Haití, más dulce que violento

El desempleo, la carestía de la vida, la miseria, el éxodo, la corrupción institucionalizada, la ocupación internacional y el hambre desataron una crisis política y humanitaria en el país del Caribe, que está inmerso en una guerra tan feroz como tierna contra su propio destino.

Desde Puerto Príncipe*

Una niña en su pequeña bicicleta pedalea sonriente por el centro de una ancha avenida de la capital Puerto Príncipe. Sintomáticamente, no hay otros transportes a la vista. El cabello, en finas trenzas, le cae de lado a lado como si su cabeza fuese un techo a dos aguas. Resulta extraño, pero no lleva prendidos del cabello los broches de vivos colores que se estilan en los días escolares y los días de fiesta, que son vividos aquí con idéntica ritualidad cotidiana. Pulidos de tan limpios, despiertos desde las cinco de la mañana y acicalados con paciencia y maña, los niños resplandecen en Haití. Sobre todo la niñez campesina: madura, protectora, diligente. Escribí a poco de llegar aquí que tres cosas salvarían a este país, ninguna venida de afuera: la memoria de la Revolución que hicieron sus ancestros, el intenso amor a la patria y el entusiasmo de sus niños.

Pero hablábamos de Leka -la niña se llama Leka-, quien hace semanas que no puede ir al colegio, como ella misma se encarga de explicar. Viste una remera roja y un pantalón azul, los colores de la bandera haitiana. Los colores de casi todo por aquí. Al fondo, a sus espaldas, dos hombres la ven pasar. La foto, centrada en la niña, no permite ver con exactitud sus rasgos desenfocados, pero una pequeña mancha blanca en los rostros negros no deja lugar a dudas: sonríen. Tal vez con ternura. Me recuerdo el título de una canción del borinqueño Maelo Rivera: «las caras lindas de mi gente negra».

•••

Enunciado del problema 1: Actualiza el fragmento sobre Haití comenzando por "Haití, más dulce" y siguiendo hasta "su propio destino.", con "la sequía" en lugar de "el hambre".
Enunciado del problema 2:
Responde según el fragmento sobre Haití:
(a) ¿En qué región se sitúa el país en crisis?
(b) ¿De qué colores son la remera y el pantalón de Leka?
(c) ¿Qué tres cosas salvarían al país?

Datos proporcionados:
•••

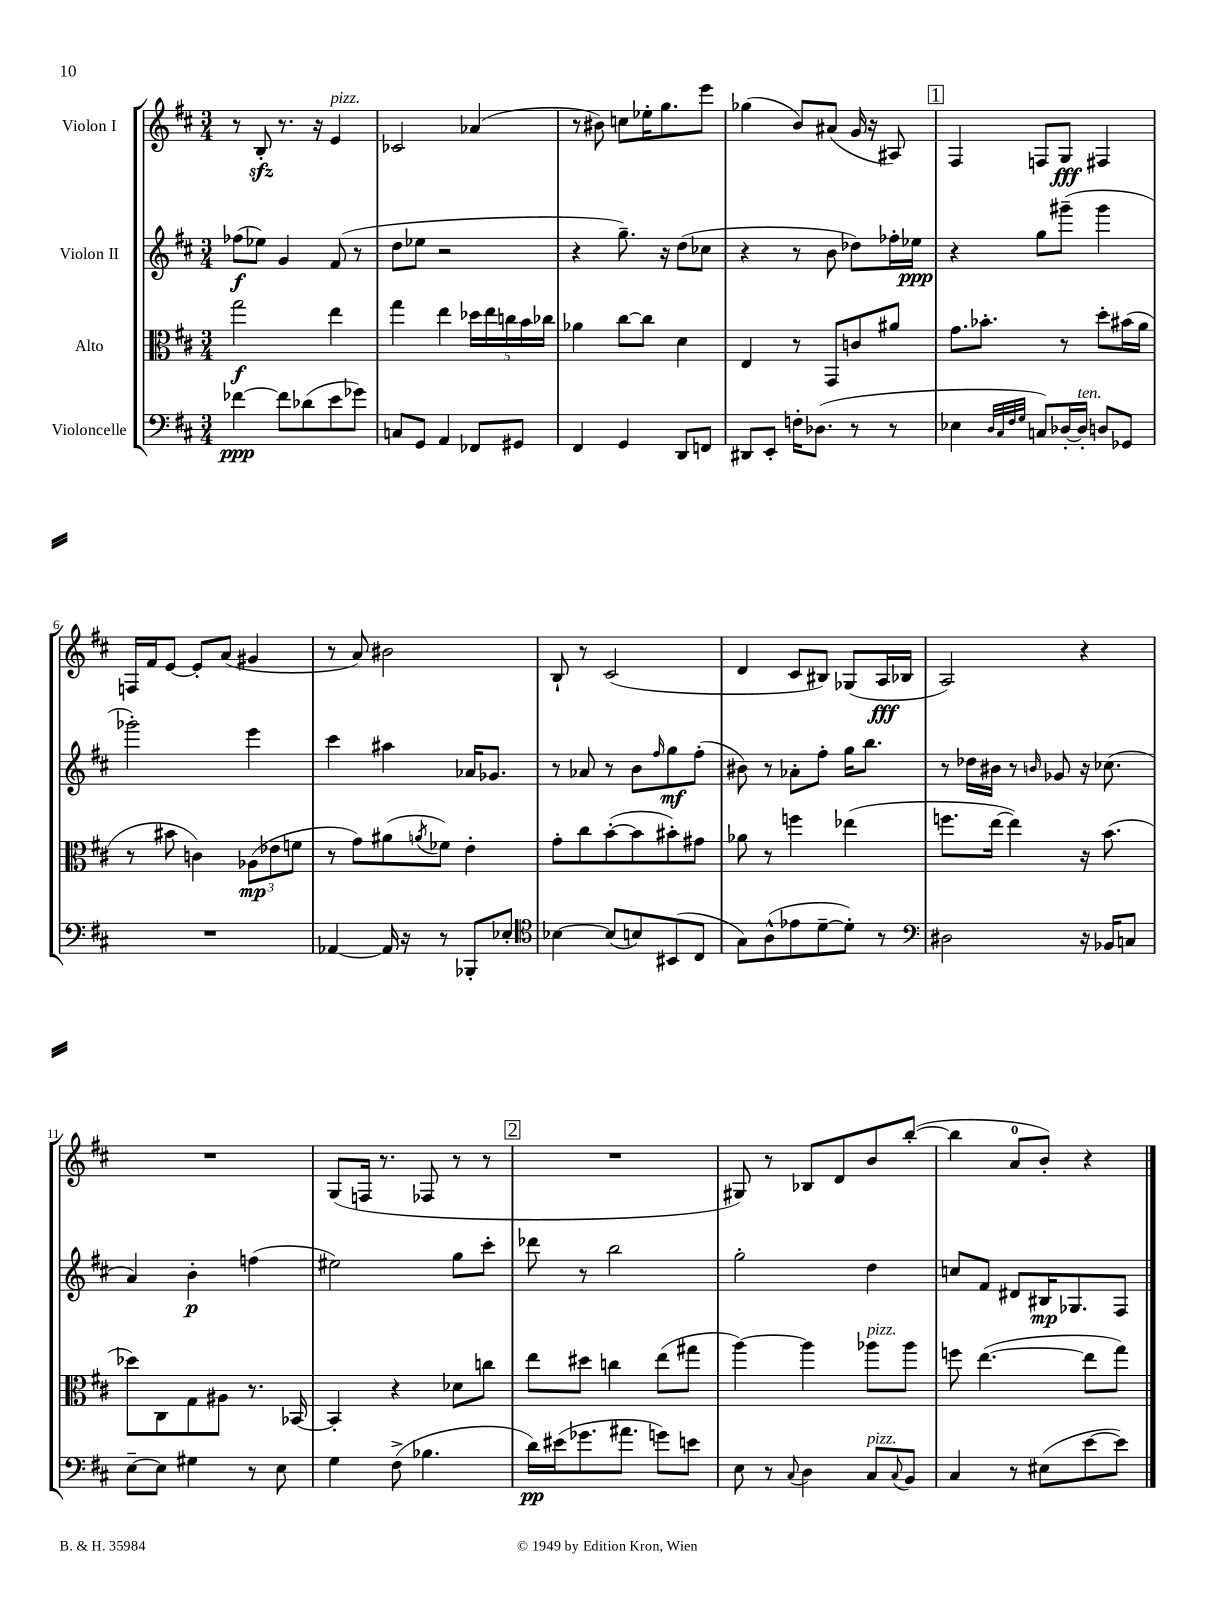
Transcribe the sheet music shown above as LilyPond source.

•••

Respuesta del ejercicio 1:
Haití, más dulce que violento

El desempleo, la carestía de la vida, la miseria, el éxodo, la corrupción institucionalizada, la ocupación internacional y la sequía desataron una crisis política y humanitaria en el país del Caribe, que está inmerso en una guerra tan feroz como tierna contra su propio destino.

Respuesta del ejercicio 2:
(a) En el Caribe.
(b) La remera es roja y el pantalón es azul.
(c) La memoria de la Revolución que hicieron sus ancestros, el intenso amor a la patria y el entusiasmo de sus niños.